━━━ Text passage ━━━

Kyle McWilliams is Up to the Challenge

College Student Faces Challenges Head On 


Kyle McWilliams, 22, Victor, Iowa, grew up an active farm kid and has never let obstacles get in his way.

His mother Margie smiles as she tells the story of his first day of college at the University of Iowa.

“His bus never showed up,” she remembers. “As I sat there calling to find him a bus, he just took off toward campus in his wheelchair. He was moving fast. I couldn’t keep up. Not long after, he texted me from class that he’d made it. That’s Kyle!”

But dashing off to class was characteristically Kyle, according to his father, Curtis.

“Kyle just never, ever gives up,” he says. “He played golf in high school, and his coaches were just in awe of him. When he lost the ability to walk over the summer, he located a handicap golf cart and had it delivered from Michigan. Problem solving at its best.”

The McWilliams have really needed that determination since Kyle was diagnosed more than two decades ago. Like so many FOP families, it was a challenge to get the right diagnosis.

“It was Christmastime. Kyle was two and playing on the floor. We noticed he wasn’t bending his left leg. We ended up having an x-ray, and it showed the shape of a screw in his left leg. We later learned it was his vaccination shot, calcified.”

━━━

Task instructions.
Write the next part of the profile of Kyle McWilliams, picking up after its final sentence. The lines after this point are separate material, unrelated to the profile of Kyle McWilliams.

━━━ Extracted material ━━━

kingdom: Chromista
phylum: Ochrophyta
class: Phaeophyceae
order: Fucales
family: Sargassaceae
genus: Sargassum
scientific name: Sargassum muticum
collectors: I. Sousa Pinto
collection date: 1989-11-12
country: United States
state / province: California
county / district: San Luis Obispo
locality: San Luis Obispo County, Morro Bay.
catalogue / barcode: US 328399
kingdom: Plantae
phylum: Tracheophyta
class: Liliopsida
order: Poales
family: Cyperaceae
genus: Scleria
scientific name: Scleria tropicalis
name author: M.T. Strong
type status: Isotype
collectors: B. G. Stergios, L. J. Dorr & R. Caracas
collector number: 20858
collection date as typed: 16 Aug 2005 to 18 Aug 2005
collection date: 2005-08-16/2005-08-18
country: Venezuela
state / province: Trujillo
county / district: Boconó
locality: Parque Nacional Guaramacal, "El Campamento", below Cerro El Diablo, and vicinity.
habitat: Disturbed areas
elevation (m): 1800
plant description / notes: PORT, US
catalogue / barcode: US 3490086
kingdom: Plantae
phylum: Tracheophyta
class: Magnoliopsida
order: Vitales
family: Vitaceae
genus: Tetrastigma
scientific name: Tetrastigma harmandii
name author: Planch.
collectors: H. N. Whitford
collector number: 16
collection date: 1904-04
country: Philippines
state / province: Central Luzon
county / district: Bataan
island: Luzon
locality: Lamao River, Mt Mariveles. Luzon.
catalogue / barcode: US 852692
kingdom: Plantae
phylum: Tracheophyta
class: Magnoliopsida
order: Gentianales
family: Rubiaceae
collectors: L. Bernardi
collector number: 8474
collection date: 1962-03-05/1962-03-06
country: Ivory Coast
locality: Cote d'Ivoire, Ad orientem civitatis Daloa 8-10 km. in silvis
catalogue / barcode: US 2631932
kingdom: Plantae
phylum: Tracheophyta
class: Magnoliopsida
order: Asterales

━━━

Response to this exercise.
The doctors first thought Kyle suffered from myositis, a muscle inflammation disorder—which is a common misdiagnosis. A couple of doctors later, they found the National Organization for Rare Diseases (NORD), which led them to Dr. Kaplan.

“I’ll never forget the day we got the call. Dr. Kaplan told us he was studying FOP and wanted to confirm Kyle’s case. That moment gave us hope. Hope is what really saved us,” Margie says tearfully.  

Dr. Kaplan has not only served as caring and knowledgeable physician for Kyle, but also introduced the family to the IFOPA, for which they are immensely grateful. 

“Through the years, we’ve met other families, even one in Iowa!” Margie says. “IFOPA events give us hope and keep us connected.”

Today, Kyle is a college senior, finishing up a degree in Sports and Recreation Management. He’s had a very positive college experience, approaching his studies with the same tenacity he brings to all other endeavors.    

“Every day is going to be a challenge, but you take on the challenge,” Kyle says.